I'm aware that most of these things are larger scale than "Hey guys, I've got 7 dwarves!" But I'm also aware of the draw of a large-scale project seems to bring around this place. Perhaps there could be preset shapes/sizes of boats (ranging from a small rowboat, to various sizes of flat-bottomed barges, to larger clipper ships... they could all just offer a 'platform' which you could then add things to, just as in your fortress... traps, ballistas, stockpiles, kitchens, fortifications, etc. (perhaps even the hold would default to a solid block, or a few different presents, and you'd carve it out... different sizes of boats would have varying #s of Z levels, which could be carved out. Also, these would use shit-tons of wood, so perhaps elves wouldn't build boats, unless they could make smaller boats out of metal, or pumice?

A lot of these things would require more of the economic arc additions, as well as regions and such; (what does having a large clipper-ship matter if you've got no where to send it?)

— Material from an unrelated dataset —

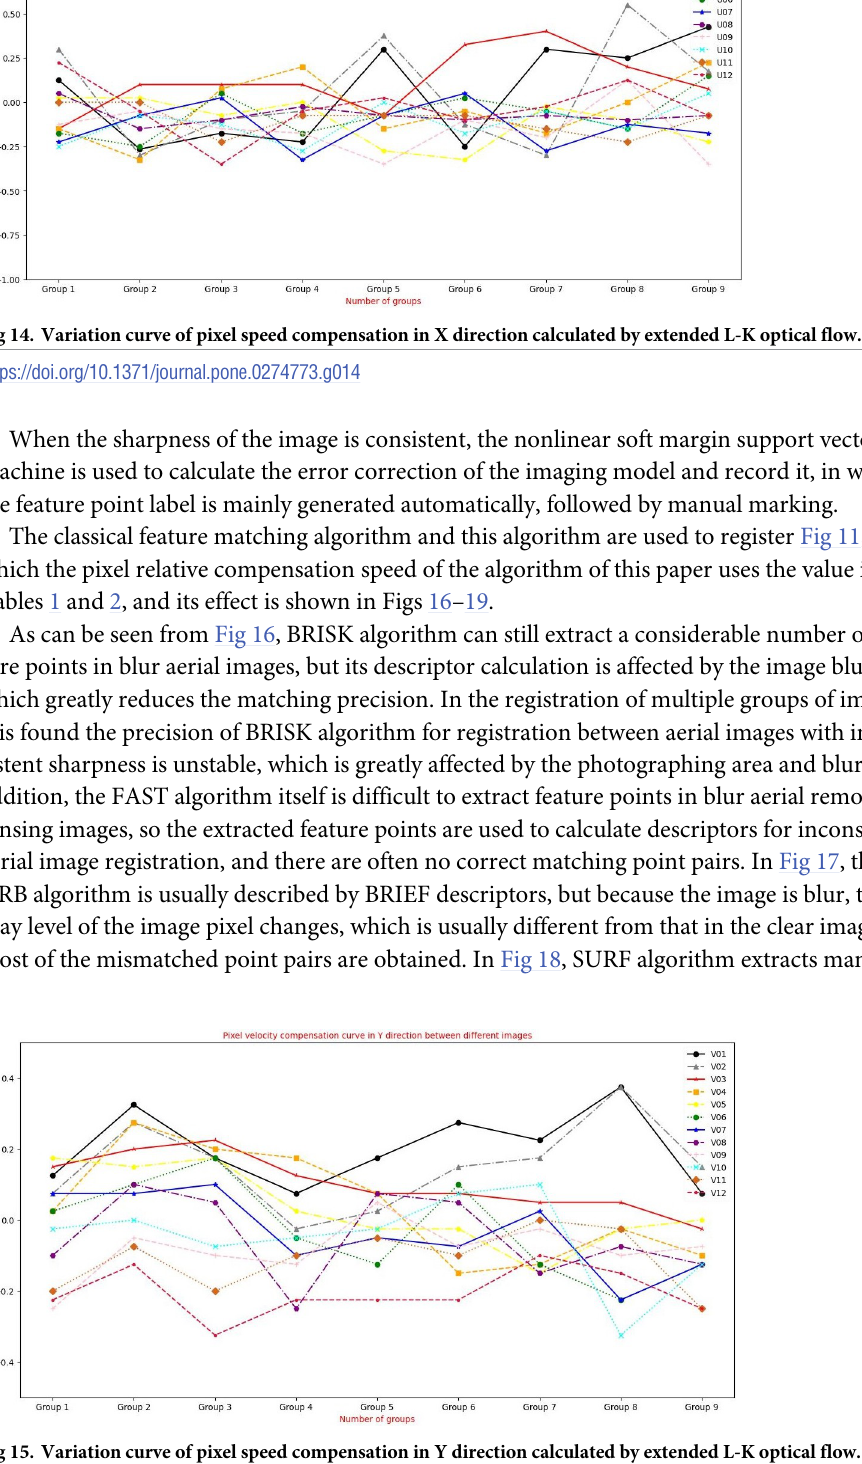
Fig 15. Variation curve of pixel speed compensation in Y direction calculated by extended L-K optical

Also, people talk about building above-ground fortresses, but what about a large house-boat?

Sorry for the rambling, and hopefully I'm not repeating something that's been posted elsewhere... these are just a few ideas.

In one of my geology classes, we were talking about how at one time, Europe was this massive crisscrossing of man-made channels that were used to transport goods from one place to another.